Background: The molecular profile of circulating blood can reflect physiological and pathological events occurring in other tissues and organs of the body and delivers a comprehensive view of the status of the immune system. Blood has been useful in studying the pathobiology of many diseases. It is accessible and easily collected making it ideally suited to the development of diagnostic biomarker tests. The blood transcriptome has a high complement of globin RNA that could potentially saturate next-generation sequencing platforms, masking lower abundance transcripts. Methods to deplete globin mRNA are available, but their effect has not been comprehensively studied in peripheral whole blood RNA-Seq data. In this study we aimed to assess technical variability associated with globin depletion in addition to assessing general technical variability in RNA-Seq from whole blood derived samples.
Results: We compared technical and biological replicates having undergone globin depletion or not and found that the experimental globin depletion protocol employed removed approximately 80% of globin transcripts, improved the correlation of technical replicates, allowed for reliable detection of thousands of additional transcripts and generally increased transcript abundance measures. Differential expression analysis revealed thousands of genes significantly up-regulated as a result of globin depletion. In addition, globin depletion resulted in the down-regulation of genes involved in both iron and zinc metal ion bonding.
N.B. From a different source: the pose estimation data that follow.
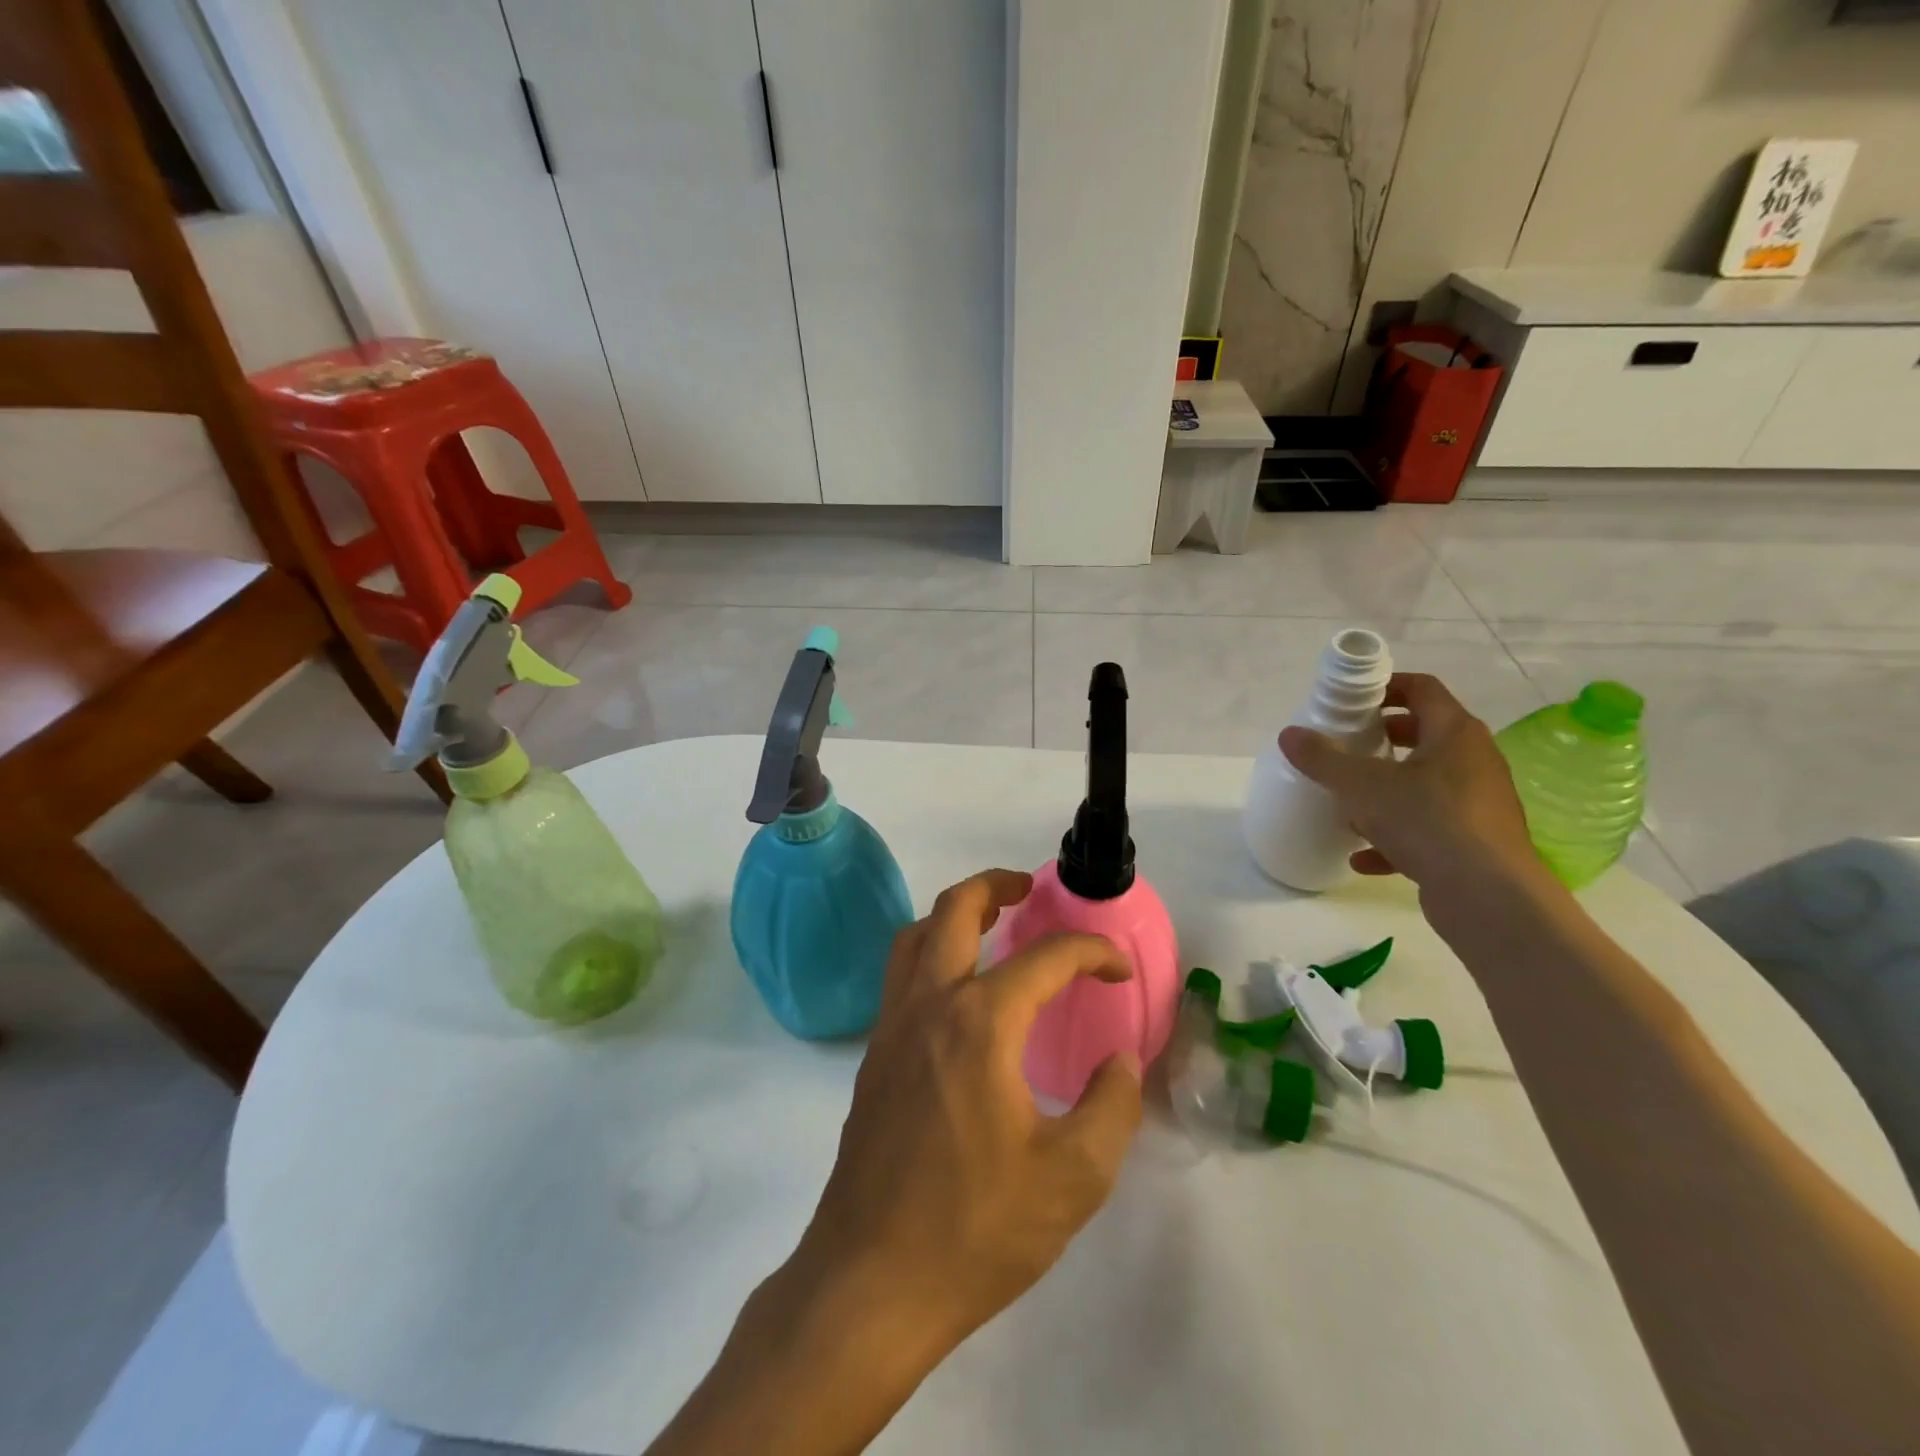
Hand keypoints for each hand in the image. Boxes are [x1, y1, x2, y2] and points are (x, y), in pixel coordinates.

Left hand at [791, 869, 1143, 1354]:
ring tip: (991, 923)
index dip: (1090, 952)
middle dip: (995, 885)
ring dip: (954, 914)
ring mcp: (892, 1028)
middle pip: (954, 910)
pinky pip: (901, 976)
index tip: (1118, 969)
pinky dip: (931, 954)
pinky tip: (960, 994)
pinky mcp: (874, 1057)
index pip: (1045, 958)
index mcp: (980, 1023)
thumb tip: (1119, 1061)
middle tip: (1028, 889)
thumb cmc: (976, 1229)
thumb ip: (1110, 1107)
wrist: (870, 1281)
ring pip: (916, 936)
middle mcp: (929, 1006)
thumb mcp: (1073, 1178)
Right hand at [1278, 672, 1546, 898]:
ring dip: (1387, 790)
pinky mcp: (1474, 843)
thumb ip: (1323, 758)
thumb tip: (1289, 734)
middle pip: (1425, 735)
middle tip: (1346, 745)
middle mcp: (1474, 761)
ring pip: (1425, 785)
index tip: (1351, 699)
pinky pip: (1428, 830)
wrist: (1487, 896)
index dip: (1386, 686)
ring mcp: (1478, 804)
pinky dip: (1395, 838)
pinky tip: (1362, 857)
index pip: (1422, 689)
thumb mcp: (1361, 785)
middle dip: (1383, 738)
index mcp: (1455, 734)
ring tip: (1349, 802)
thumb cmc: (1427, 821)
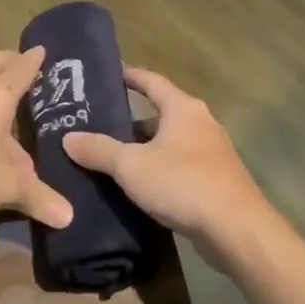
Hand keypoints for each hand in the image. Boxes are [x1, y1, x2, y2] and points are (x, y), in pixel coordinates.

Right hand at [63, 67, 270, 240]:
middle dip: (132, 120)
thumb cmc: (182, 184)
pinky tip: (142, 185)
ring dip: (146, 148)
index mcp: (184, 109)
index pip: (153, 81)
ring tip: (115, 157)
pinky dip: (160, 169)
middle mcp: (202, 124)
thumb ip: (99, 150)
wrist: (236, 229)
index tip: (110, 74)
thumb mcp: (131, 166)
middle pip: (162, 114)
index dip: (130, 76)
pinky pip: (181, 166)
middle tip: (100, 125)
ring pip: (171, 142)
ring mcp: (213, 153)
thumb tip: (68, 138)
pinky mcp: (217, 181)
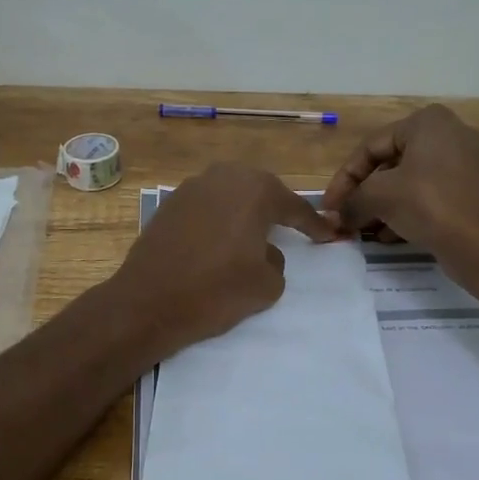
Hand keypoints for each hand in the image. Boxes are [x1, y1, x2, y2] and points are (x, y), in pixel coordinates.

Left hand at [105, 163, 335, 360]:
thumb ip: (277, 261)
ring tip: (253, 234)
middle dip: (277, 208)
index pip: (294, 207)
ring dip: (244, 211)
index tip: (330, 235)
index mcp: (255, 191)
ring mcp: (191, 188)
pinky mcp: (169, 204)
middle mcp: (223, 178)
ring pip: (230, 194)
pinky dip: (219, 219)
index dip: (314, 224)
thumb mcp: (267, 285)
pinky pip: (206, 206)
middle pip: (260, 190)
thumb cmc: (215, 291)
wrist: (148, 301)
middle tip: (291, 228)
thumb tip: (263, 251)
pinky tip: (219, 241)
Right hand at [319, 106, 478, 275]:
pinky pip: (425, 197)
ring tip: (361, 230)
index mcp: (426, 123)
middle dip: (362, 193)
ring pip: (406, 182)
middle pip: (388, 163)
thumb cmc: (430, 205)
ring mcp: (460, 165)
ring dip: (379, 206)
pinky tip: (385, 237)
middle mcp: (446, 136)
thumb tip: (334, 216)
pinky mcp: (467, 193)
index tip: (329, 206)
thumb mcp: (380, 197)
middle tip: (343, 218)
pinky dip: (403, 213)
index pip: (370, 147)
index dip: (344, 178)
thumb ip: (351, 201)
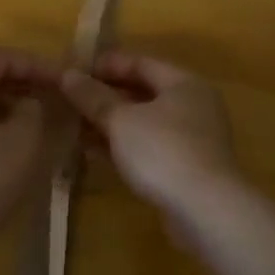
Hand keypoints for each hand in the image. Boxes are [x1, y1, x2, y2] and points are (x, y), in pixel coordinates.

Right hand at [59, 51, 240, 219]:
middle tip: (71, 100)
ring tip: (74, 125)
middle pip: (143, 92)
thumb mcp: (121, 120)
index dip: (106, 66)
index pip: (140, 63)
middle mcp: (193, 105)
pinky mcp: (187, 169)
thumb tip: (68, 75)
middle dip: (105, 96)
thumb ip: (93, 97)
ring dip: (111, 123)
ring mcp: (192, 139)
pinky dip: (123, 145)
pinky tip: (93, 152)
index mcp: (183, 83)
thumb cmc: (163, 151)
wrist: (206, 211)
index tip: (74, 73)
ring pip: (144, 122)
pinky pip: (149, 147)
Conclusions: Globin depletion appears to meaningfully improve the quality of peripheral whole blood RNA-Seq data, and may improve our ability to detect true biological variation. Some concerns remain, however. Key amongst them the significant reduction in RNA yields following globin depletion. More generally, our investigation of technical and biological variation with and without globin depletion finds that high-throughput sequencing by RNA-Seq is highly reproducible within a large dynamic range of detection and provides an accurate estimation of RNA concentration in peripheral whole blood. High-throughput sequencing is thus a promising technology for whole blood transcriptomics and biomarker discovery.